**AIM OF THE EXERCISE**
Could you print, word for word, the stretch from "Activity 2: Book" through "main argument is." in the lesson plan on mass incarceration below?

[EXCERPT TO READ]

Step 3: Have students share their findings as a class.
Optional: For those not on a block schedule, start the Activity 2 video and then finish during the next day’s lesson. For those on a block schedule, finish Activity 2 and allow time for students to work on the homework reading.
Activity 2: Book Forum Talk with Rafael Mangual
Step 1: Explain to students that they will be examining arguments about different solutions to mass incarcerations.
Step 2: Show students the video from the Manhattan Institute, “A Book Forum with Rafael Mangual.” Ask students to take notes during the video either in Cornell style or focusing on the who, what, where, when, and why (5 Ws) of the topic and to fill out the argument he poses in the table in Handout 1. If students read the introduction chapter of the text as prework, you can ask them to compare what they learned in the introduction to the book talk.
Step 3: Upon completion of the book talk video, ask students to share what they think Mangual’s main argument is.
Step 4: Add further contextualization to the discussion by sharing with students more information from his text that explains his points further. A teacher explainer summary of the text is included in the appendix.

[/EXCERPT TO READ]
[SOURCE DATA]

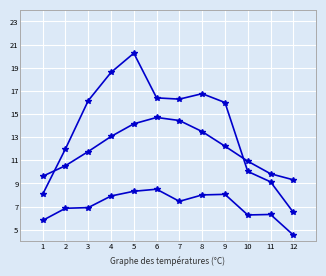

Count the number of categories in the chart.

12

[/SOURCE DATA]

**SOLUTION TO THIS PROBLEM**
Activity 2: Book Forum Talk with Rafael Mangual
Step 1: Explain to students that they will be examining arguments about different solutions to mass incarcerations.
Step 2: Show students the video from the Manhattan Institute, “A Book Forum with Rafael Mangual.” Ask students to take notes during the video either in Cornell style or focusing on the who, what, where, when, and why (5 Ws) of the topic and to fill out the argument he poses in the table in Handout 1. If students read the introduction chapter of the text as prework, you can ask them to compare what they learned in the introduction to the book talk.
Step 3: Upon completion of the book talk video, ask students to share what they think Mangual’s main argument is.